Examining the Debate Over Renewable Energy and Chinese Businesses

As reported in Politico, the Inflation Reduction Act has provided hundreds communities across the United States with the opportunity to develop renewable energy and the deployment of electric vehicles. In Green Charter Township, Michigan, a $2.36 billion battery component manufacturing facility is planned to be built by Gotion Inc., a U.S. subsidiary of Gotion High-tech Co., a Chinese company.

However, the proposed development has been met with controversy, with some residents and officials expressing concern over Chinese businesses expanding their reach and influence in the area. In this blog post, we’ll delve deeper into the debate over renewable energy and Chinese businesses in Green Charter Township.

Jim Chapman, the Republican supervisor for Green Charter Township, has reportedly received several death threats over the planned battery component manufacturing facility.

“I accepted the fact that I was going to have to be the lightning rod,” Chapman said in an interview Politico from his office. “Where you have people that are concerned about the Chinese Communist [Party] — they don’t know how to [fight] it in Lansing. They don’t know how to deal with it in Washington. They can deal with it locally,” he said.

The controversy partially originates from Gotion High-tech documents that include language to “carry out Party activities” in accordance with the Chinese Communist Party. This has raised red flags among some residents and officials who fear that such language might allow Chinese businesses to expand their reach and influence in the area, possibly undermining national security.

“All you gotta do is drive around the community and you’ll see how many people are against it,” said Lori Brock, 58, the owner of a local real estate agency and a horse farm across from the planned site.

“They’re pushing it down our throats,” Brock added. “Why are we giving our tax money to China when we’re almost at war with China? Why aren’t we giving our tax money to an American company?”

Local politician are taking advantage of the New Red Scare:

“Gotion North America is a subsidiary of a company that pledges allegiance to the CCP and I don’t think they should be receiving taxpayer money to build in Michigan,” said Republican Rep. John Moolenaar, who represents the district.

However, Chuck Thelen, the vice president of North American manufacturing at Gotion, has denied these allegations. He has insisted there is no such language in the U.S.-based company’s articles of incorporation and that the Chinese Communist Party has no presence in the North American company.
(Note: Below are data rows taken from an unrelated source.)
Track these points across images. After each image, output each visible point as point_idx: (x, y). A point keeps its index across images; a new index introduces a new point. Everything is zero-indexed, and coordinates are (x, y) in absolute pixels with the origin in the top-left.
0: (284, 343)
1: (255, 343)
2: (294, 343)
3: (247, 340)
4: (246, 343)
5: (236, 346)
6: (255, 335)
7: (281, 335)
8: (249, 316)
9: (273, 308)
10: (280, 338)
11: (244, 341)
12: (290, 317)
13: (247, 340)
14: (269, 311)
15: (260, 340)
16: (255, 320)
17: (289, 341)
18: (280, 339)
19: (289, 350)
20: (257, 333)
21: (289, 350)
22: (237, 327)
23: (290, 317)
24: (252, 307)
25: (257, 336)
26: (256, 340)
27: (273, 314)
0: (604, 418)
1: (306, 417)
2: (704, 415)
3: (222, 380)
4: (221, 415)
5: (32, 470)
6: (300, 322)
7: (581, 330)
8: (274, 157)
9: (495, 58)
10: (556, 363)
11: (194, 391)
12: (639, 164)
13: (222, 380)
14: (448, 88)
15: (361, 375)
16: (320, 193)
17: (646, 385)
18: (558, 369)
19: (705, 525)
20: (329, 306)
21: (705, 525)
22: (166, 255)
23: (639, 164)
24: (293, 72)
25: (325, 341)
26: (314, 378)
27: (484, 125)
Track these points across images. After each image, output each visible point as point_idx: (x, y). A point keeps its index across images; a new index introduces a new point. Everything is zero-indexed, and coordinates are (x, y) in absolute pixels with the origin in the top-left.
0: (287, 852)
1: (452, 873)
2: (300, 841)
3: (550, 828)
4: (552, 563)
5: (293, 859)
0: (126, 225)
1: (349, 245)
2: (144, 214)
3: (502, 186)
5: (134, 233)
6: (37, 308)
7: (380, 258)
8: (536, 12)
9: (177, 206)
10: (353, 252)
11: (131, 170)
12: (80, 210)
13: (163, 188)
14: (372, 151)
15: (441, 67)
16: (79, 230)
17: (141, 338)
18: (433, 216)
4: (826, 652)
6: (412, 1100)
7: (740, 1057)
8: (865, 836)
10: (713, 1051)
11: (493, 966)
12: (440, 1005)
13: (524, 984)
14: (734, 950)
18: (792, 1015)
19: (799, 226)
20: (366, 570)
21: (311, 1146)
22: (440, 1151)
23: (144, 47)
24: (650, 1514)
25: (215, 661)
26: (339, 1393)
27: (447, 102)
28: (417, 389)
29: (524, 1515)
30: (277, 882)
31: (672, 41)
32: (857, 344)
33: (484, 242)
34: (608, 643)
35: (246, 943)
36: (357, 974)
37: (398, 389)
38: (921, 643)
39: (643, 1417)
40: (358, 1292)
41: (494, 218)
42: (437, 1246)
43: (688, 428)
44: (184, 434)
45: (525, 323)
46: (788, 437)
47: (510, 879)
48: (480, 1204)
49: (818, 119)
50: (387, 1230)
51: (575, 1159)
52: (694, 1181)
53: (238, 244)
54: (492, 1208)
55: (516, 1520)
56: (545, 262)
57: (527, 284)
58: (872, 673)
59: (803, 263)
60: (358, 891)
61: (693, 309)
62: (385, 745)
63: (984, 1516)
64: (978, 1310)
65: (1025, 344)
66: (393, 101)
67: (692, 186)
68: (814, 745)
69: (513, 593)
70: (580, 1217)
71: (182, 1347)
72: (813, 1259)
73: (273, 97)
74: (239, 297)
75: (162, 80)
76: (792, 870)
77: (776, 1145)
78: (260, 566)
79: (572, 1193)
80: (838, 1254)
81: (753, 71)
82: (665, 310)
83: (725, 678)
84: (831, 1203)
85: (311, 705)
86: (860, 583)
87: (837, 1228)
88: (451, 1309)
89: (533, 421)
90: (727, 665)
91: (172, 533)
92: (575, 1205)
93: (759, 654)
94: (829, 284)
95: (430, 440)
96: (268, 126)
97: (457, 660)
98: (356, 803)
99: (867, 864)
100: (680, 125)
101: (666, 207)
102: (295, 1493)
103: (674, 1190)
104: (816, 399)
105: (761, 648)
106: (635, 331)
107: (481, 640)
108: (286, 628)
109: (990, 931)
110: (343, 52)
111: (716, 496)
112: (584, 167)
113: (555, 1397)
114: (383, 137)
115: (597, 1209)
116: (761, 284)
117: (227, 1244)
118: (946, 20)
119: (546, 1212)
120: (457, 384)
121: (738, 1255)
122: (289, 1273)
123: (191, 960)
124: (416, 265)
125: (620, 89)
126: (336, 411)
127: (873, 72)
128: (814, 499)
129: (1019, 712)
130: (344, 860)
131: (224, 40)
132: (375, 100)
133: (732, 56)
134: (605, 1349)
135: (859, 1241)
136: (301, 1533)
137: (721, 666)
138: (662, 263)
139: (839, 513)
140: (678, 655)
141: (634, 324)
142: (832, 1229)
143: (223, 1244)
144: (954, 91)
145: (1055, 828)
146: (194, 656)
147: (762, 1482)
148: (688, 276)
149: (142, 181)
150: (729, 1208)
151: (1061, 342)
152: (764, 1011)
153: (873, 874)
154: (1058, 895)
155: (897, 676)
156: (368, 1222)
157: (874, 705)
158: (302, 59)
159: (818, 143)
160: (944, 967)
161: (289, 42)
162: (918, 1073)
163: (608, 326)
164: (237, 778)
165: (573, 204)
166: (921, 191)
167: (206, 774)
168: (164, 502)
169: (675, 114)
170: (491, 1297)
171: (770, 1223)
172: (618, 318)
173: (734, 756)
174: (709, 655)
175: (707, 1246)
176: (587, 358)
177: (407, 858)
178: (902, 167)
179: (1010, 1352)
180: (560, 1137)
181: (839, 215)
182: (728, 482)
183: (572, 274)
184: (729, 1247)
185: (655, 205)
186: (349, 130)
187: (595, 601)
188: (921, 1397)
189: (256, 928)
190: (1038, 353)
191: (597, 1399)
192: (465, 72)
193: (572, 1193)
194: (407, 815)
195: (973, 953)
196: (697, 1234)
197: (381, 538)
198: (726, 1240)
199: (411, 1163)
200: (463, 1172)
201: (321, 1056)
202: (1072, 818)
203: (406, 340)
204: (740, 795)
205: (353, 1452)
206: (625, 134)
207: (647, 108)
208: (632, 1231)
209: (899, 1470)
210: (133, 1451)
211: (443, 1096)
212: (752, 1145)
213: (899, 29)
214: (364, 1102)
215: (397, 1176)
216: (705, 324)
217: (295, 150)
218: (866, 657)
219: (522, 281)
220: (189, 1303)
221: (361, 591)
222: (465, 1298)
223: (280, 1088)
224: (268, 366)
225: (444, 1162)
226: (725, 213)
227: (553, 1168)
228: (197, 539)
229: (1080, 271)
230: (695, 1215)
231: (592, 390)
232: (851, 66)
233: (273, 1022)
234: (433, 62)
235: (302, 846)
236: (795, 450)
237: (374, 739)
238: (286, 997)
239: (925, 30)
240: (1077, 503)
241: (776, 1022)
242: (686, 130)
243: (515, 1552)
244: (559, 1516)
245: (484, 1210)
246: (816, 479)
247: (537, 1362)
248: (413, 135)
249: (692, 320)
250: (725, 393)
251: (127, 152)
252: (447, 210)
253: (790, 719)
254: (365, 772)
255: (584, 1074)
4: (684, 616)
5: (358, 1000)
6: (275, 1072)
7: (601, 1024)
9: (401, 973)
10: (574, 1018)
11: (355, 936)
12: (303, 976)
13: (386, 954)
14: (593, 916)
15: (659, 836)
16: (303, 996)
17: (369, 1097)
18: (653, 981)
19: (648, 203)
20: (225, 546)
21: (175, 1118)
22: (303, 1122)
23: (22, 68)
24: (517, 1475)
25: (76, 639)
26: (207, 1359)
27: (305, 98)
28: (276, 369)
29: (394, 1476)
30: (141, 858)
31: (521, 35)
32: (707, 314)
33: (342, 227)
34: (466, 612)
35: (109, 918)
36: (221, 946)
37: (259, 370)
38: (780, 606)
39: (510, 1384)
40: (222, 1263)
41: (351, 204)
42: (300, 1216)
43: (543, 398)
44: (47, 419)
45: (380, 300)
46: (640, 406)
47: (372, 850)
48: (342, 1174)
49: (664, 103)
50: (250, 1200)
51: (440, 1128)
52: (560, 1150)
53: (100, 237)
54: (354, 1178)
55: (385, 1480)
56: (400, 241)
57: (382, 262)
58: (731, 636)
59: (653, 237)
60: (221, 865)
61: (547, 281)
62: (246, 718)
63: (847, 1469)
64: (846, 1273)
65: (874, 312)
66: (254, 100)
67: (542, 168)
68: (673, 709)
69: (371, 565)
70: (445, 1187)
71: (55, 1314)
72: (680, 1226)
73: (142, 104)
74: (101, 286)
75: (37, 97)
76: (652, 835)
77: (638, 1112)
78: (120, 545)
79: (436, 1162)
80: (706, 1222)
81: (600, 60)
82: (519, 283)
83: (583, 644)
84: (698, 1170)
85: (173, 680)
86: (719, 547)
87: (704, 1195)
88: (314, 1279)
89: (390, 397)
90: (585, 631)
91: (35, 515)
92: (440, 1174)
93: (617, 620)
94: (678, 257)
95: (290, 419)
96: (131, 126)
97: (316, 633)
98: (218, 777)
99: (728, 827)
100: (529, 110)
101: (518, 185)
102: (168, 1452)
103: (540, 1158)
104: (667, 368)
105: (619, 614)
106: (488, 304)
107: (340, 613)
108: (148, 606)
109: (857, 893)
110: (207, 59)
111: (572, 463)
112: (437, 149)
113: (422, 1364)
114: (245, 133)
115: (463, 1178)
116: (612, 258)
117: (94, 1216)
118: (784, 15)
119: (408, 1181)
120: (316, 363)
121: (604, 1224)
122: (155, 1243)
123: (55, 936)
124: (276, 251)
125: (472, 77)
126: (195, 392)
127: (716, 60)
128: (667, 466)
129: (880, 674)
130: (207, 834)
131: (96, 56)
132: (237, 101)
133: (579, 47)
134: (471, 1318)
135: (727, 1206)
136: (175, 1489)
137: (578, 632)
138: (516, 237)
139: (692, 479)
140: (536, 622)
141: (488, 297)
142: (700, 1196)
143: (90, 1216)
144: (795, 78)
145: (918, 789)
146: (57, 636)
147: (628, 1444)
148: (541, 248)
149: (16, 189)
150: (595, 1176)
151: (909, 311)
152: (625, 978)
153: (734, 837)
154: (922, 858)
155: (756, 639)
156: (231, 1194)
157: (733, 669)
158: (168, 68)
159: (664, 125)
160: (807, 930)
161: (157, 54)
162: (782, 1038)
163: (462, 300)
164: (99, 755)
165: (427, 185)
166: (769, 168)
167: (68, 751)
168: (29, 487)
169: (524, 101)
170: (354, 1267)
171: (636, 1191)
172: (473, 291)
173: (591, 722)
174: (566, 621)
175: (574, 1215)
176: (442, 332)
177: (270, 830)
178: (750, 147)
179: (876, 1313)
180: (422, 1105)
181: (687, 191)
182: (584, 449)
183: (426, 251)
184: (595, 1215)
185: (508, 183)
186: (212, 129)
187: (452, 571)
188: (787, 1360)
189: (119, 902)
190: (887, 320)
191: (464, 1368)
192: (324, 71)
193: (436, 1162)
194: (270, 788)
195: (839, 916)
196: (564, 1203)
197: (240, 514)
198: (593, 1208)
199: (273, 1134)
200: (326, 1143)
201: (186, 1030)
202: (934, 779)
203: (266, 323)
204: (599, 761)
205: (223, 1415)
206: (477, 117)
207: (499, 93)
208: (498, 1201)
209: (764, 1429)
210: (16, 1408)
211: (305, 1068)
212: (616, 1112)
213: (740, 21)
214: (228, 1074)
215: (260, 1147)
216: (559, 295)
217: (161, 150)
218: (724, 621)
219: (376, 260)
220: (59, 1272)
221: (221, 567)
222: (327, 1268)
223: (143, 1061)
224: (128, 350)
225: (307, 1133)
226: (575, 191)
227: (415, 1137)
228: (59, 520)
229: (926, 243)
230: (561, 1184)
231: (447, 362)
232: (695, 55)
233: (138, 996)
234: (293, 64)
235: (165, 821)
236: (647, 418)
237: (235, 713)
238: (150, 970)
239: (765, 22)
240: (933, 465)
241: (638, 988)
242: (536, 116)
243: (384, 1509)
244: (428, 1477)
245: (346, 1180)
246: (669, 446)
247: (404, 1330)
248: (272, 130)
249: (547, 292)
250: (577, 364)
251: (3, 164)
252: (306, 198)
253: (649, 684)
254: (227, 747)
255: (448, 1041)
“The rumors that you’ve heard about us bringing communism to North America are just flat-out fear-mongering and really have nothing based in reality,” Chuck Thelen said.

Thelen has further stated that Gotion Inc. is registered in Delaware, and all shareholders and directors of the company are American citizens or legal permanent residents.

On the other hand, there are those in Green Charter Township who welcome the proposed development. According to them, the battery component manufacturing facility would bring back jobs to the local economy. Furthermore, the company’s focus on renewable energy aligns with the Inflation Reduction Act’s objective of accelerating the deployment of electric vehicles.

“We desperately need good-paying jobs,” said Carlleen Rose, 69, a local business owner.

Despite these opposing views, Gotion’s planned battery component manufacturing facility is ultimately subject to various federal regulations and laws. This includes the Committee on Foreign Investment in the United States (CFIUS), which scrutinizes foreign investments in U.S. businesses to ensure they do not pose a threat to the national security of the country.

The debate over renewable energy and Chinese businesses in Green Charter Township is complex and multifaceted. While some are concerned about the potential expansion of Chinese reach and influence in the area, others see the planned development as an opportunity to bring back jobs and accelerate the deployment of renewable energy. Ultimately, it is important to ensure that all proposed developments are subject to the appropriate federal regulations and laws to protect national security and ensure the long-term well-being of the local community.